• [WHAT THE TASK REQUIRES]
Repeat word for word the stretch of the passage on half-tile decomposition from "Below we have" through "we define next.".

• [SELECTED EXCERPT]
::::
It should be noted that these diagrams break down if we consider only half-tiles as the starting points (bottom right of each diagram). The decomposition of a half-tile does not recompose to its original, but produces an empty composition. So we do not even have $g = (\small\texttt{compose} \cdot \small\texttt{decompose}) \ g$ in these cases. Forcing the decomposition also results in an empty composition. Clearly there is something special about the depicted cases and it is not merely that they are wholetile complete because the decompositions are not wholetile complete. [Wholetile complete means there are no join edges on the boundary, so every half-tile has its other half.]

Below we have captured the properties that are sufficient for the diagrams to commute as in figure 8. In the proofs we use a partial ordering on Tgraphs (modulo vertex relabelling) which we define next.
::::
• [DATA SECTION]
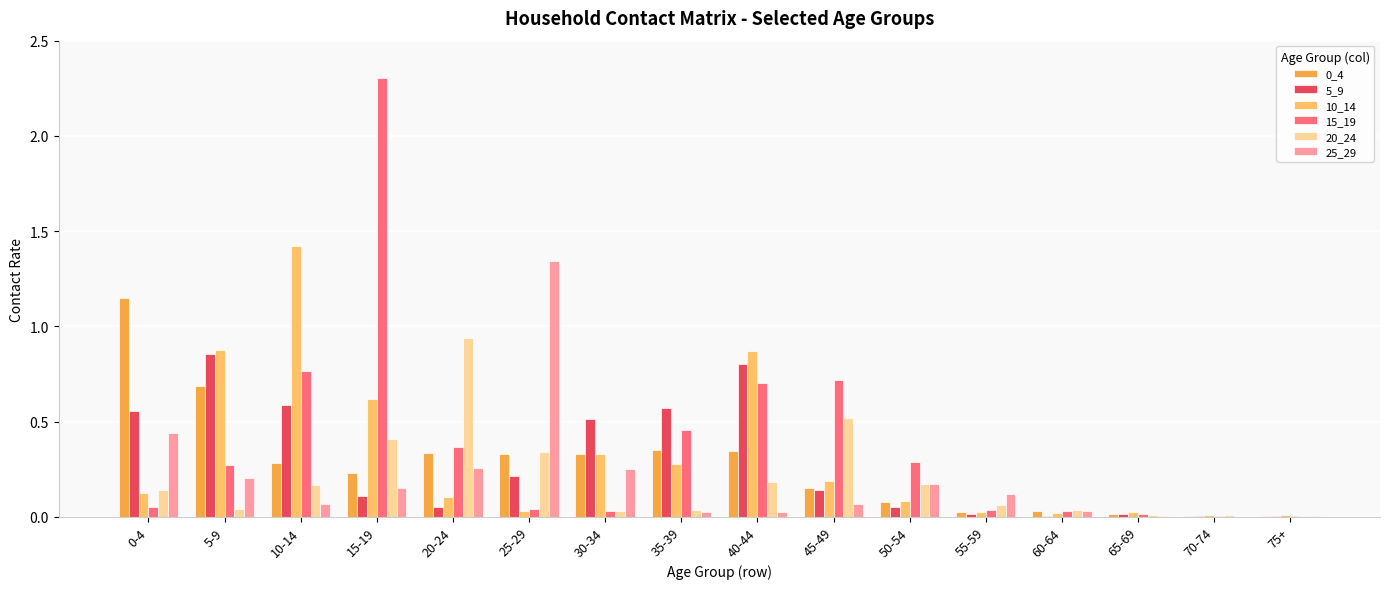

The 0_4 series shows 0.3 at 10-14. True or false?

True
::::
• [COMPLETED EXERCISE]
Below we have captured the properties that are sufficient for the diagrams to commute as in figure 8. In the proofs we use a partial ordering on Tgraphs (modulo vertex relabelling) which we define next.